Great British Life: Barrow-in-Furness town hallBarrow-in-Furness town hall (Image: Sandy Kitching)

The Abbey House main building was originally built for one of the owners of Vicker’s Ship Yard, now BAE, but was donated for the war effort in 1914. The land is still owned by Cumbria County Council, and after the war it was used as an old people’s home. It was turned into a hotel in 1986, and has recently gone through a £4 million investment with all 60 bedrooms remodelled.

General manager for the last six years, John Horton, said: ‘We aim to make is one of the top ten wedding venues in the North West.’ It already hosts 150 a year.

Weddings and events dominate the weekend trade, but during the week it accommodates corporate guests from Barrow’s burgeoning industrial sector, such as wind farms, gas terminals and, of course, BAE. Mr Horton is also keen to develop its growing relationship with the stunning abbey next door, where it can already host ceremonies.

So at this hotel industry continues to rub shoulders with history; how typically Barrow.

Furness Abbey is open weekends only, 10am to 4pm, until March 29 2018, after which it will open for the full open season, seven days a week, 10am to 6pm. Entry is free to Barrow residents and English Heritage members. Visit english-heritage.org.uk/visit/places/furness-abbey for more information.

A friendly town

One of Barrow’s biggest advocates is Hairy Biker Dave Myers who was born and bred in the town.

‘Barrow was an amazing place to grow up, with the sea on three sides and the Lake District Fells behind. It has got an industrial heritage to be proud and which gave the town its prosperity,’ said the chef and TV personality, whose Mediterranean Adventure with fellow biker Simon King is currently brightening up our screens.
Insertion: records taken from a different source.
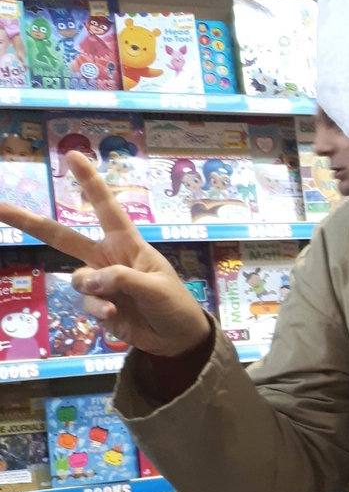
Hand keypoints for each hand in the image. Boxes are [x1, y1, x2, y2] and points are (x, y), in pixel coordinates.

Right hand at [0, 150, 210, 355]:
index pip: (106, 207)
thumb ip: (122, 279)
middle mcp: (108, 258)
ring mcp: (100, 282)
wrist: (176, 336)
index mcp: (127, 243)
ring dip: (92, 290)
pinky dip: (96, 309)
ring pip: (77, 278)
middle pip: (63, 237)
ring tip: (115, 302)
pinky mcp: (96, 305)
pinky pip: (85, 303)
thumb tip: (89, 278)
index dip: (90, 181)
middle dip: (31, 222)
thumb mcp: (156, 286)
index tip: (72, 155)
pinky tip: (113, 315)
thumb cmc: (173, 302)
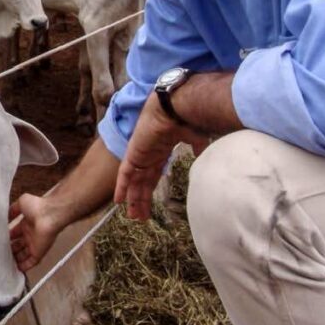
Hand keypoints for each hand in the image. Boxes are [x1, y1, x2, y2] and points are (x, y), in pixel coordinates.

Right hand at [9, 193, 60, 271]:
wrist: (49, 215)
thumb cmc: (37, 206)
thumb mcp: (21, 203)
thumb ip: (12, 210)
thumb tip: (4, 215)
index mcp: (26, 224)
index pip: (14, 233)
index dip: (7, 238)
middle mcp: (30, 235)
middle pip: (18, 246)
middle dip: (9, 250)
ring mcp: (34, 245)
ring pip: (23, 255)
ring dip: (14, 259)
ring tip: (3, 264)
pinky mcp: (38, 253)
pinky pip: (30, 262)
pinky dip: (23, 267)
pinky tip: (14, 270)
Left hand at [114, 92, 209, 220]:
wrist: (175, 107)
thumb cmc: (186, 118)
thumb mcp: (196, 137)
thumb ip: (198, 147)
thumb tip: (205, 155)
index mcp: (160, 151)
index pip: (153, 176)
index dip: (150, 190)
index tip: (150, 203)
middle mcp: (148, 155)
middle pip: (142, 183)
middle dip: (141, 200)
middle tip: (139, 217)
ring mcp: (139, 155)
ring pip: (134, 182)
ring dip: (133, 199)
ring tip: (133, 216)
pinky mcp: (133, 154)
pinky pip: (124, 174)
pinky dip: (121, 187)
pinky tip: (118, 201)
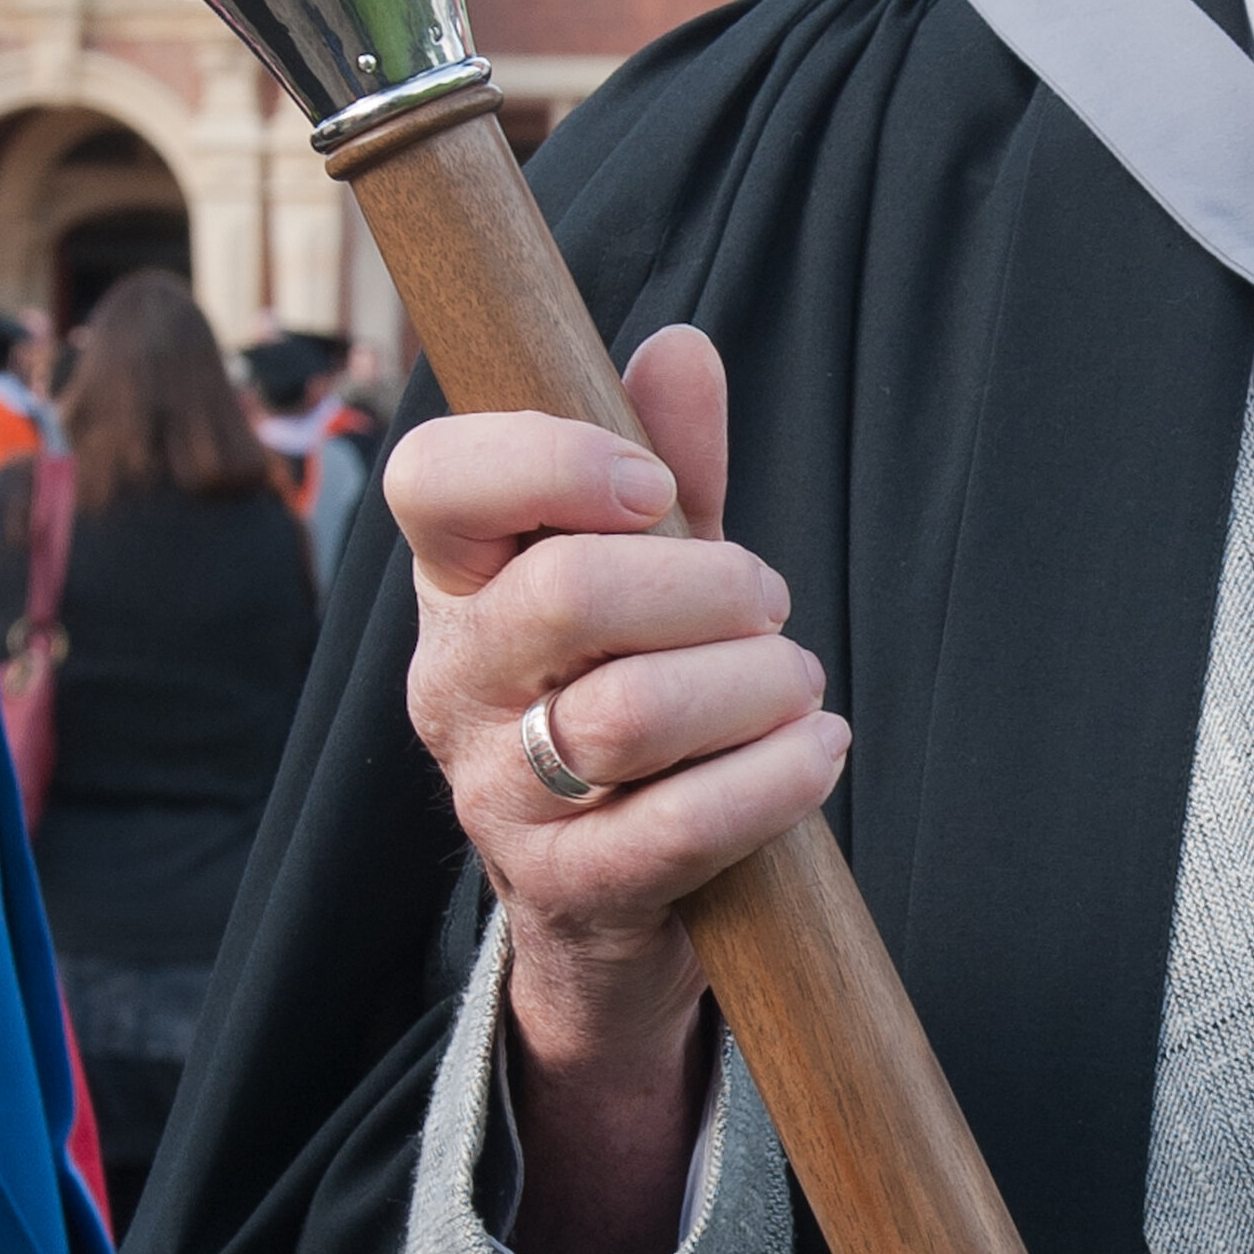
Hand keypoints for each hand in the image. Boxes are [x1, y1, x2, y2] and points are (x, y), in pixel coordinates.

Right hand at [387, 331, 844, 1253]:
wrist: (616, 905)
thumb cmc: (635, 696)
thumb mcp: (653, 576)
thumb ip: (666, 468)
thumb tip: (681, 348)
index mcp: (457, 584)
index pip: (434, 480)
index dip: (547, 458)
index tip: (650, 486)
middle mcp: (452, 683)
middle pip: (566, 594)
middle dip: (708, 586)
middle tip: (769, 602)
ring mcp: (494, 795)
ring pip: (628, 714)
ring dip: (753, 686)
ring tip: (796, 685)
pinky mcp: (567, 888)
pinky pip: (678, 826)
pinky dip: (775, 778)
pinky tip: (818, 751)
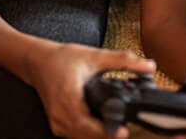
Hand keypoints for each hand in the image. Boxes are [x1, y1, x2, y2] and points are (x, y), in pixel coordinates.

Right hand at [27, 43, 155, 138]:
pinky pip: (77, 136)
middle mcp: (61, 115)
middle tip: (126, 127)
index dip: (110, 131)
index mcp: (69, 99)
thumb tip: (148, 65)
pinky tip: (100, 124)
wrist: (37, 61)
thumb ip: (123, 60)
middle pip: (89, 136)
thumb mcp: (93, 56)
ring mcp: (58, 123)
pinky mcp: (58, 125)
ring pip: (83, 138)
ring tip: (115, 125)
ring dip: (100, 134)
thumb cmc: (60, 59)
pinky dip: (90, 132)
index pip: (91, 126)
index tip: (125, 131)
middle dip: (109, 133)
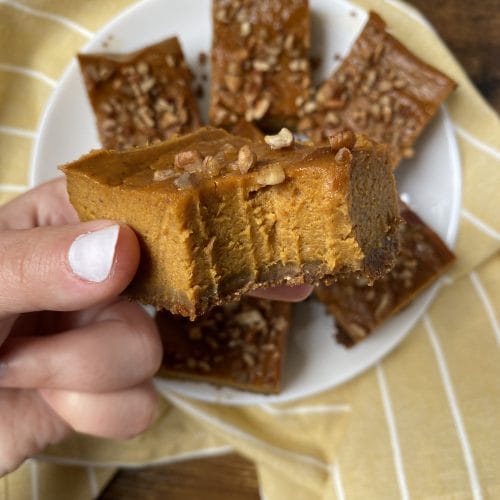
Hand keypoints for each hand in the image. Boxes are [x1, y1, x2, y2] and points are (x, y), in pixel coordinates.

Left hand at [0, 178, 161, 475]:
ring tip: (20, 372)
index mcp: (62, 226)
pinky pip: (141, 401)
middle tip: (26, 341)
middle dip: (92, 333)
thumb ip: (35, 263)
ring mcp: (102, 332)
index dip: (144, 232)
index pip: (133, 205)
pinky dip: (94, 412)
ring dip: (83, 376)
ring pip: (149, 350)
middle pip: (153, 289)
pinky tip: (50, 403)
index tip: (118, 270)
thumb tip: (120, 246)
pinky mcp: (107, 386)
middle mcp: (95, 276)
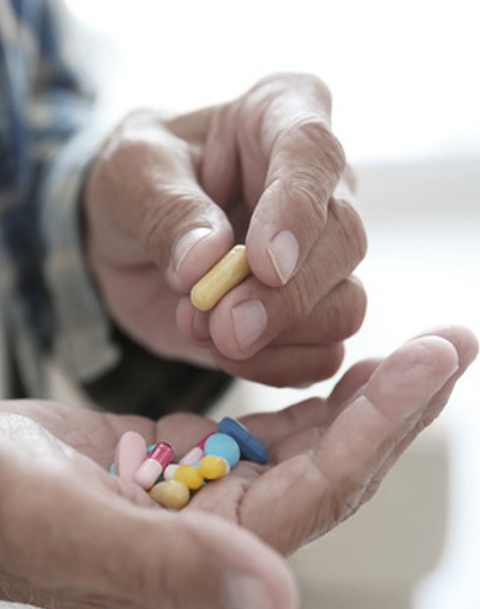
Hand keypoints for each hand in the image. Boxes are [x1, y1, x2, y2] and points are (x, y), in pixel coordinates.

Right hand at [1, 326, 474, 608]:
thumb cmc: (3, 507)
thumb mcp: (76, 527)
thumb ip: (175, 565)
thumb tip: (280, 597)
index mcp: (211, 567)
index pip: (323, 487)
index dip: (382, 421)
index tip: (435, 357)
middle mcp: (225, 544)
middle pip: (334, 467)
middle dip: (397, 404)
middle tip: (454, 342)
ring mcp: (211, 506)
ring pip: (310, 448)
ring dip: (366, 399)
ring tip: (422, 353)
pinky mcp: (192, 470)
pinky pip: (269, 435)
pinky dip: (311, 404)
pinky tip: (347, 373)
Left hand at [84, 72, 366, 385]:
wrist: (130, 239)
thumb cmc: (137, 183)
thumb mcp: (130, 174)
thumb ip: (167, 210)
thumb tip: (207, 264)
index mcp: (280, 117)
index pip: (313, 152)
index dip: (297, 211)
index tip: (266, 264)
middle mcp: (319, 187)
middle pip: (345, 241)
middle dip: (284, 297)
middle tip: (222, 326)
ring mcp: (323, 255)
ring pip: (347, 305)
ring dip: (276, 336)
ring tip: (204, 329)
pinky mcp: (312, 313)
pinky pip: (324, 353)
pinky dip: (276, 366)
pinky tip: (226, 353)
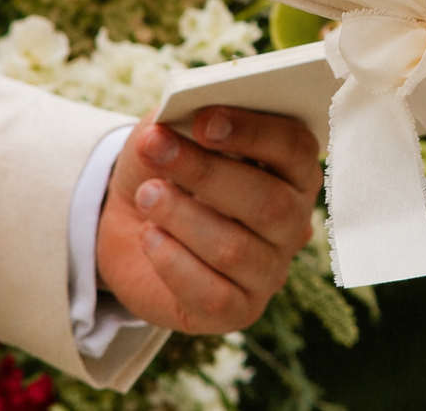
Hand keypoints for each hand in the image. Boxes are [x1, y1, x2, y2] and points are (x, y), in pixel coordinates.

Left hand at [97, 107, 322, 332]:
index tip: (202, 121)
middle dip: (206, 172)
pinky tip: (149, 237)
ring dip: (182, 215)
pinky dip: (173, 261)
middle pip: (268, 202)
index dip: (253, 132)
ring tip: (146, 195)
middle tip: (154, 148)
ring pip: (236, 249)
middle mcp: (292, 222)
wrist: (130, 223)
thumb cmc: (167, 168)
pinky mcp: (238, 310)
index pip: (296, 149)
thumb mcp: (175, 130)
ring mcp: (269, 270)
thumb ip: (187, 116)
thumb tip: (183, 114)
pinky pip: (213, 293)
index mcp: (292, 170)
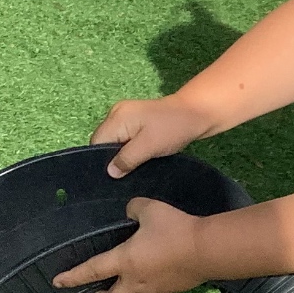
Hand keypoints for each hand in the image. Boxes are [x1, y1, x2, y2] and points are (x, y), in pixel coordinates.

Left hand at [51, 198, 209, 292]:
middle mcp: (135, 281)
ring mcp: (153, 291)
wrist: (207, 249)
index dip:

He also praised the beauty of Furness Abbey but it is the friendliness of the town’s people he particularly remembers with fondness.

‘Whenever I come back to the town, which I do at least twice a year for reunions with my school-friends, I am struck how nice and generous people are. You even notice it at the supermarket check-outs. My wife Liliana is Romanian and she found everyone so welcoming.

‘A lot of people are negative about Barrow, but most of them have never been to the town. It is such a healthy place to bring up a family and live, it is hard for Barrow people to ever leave the place.’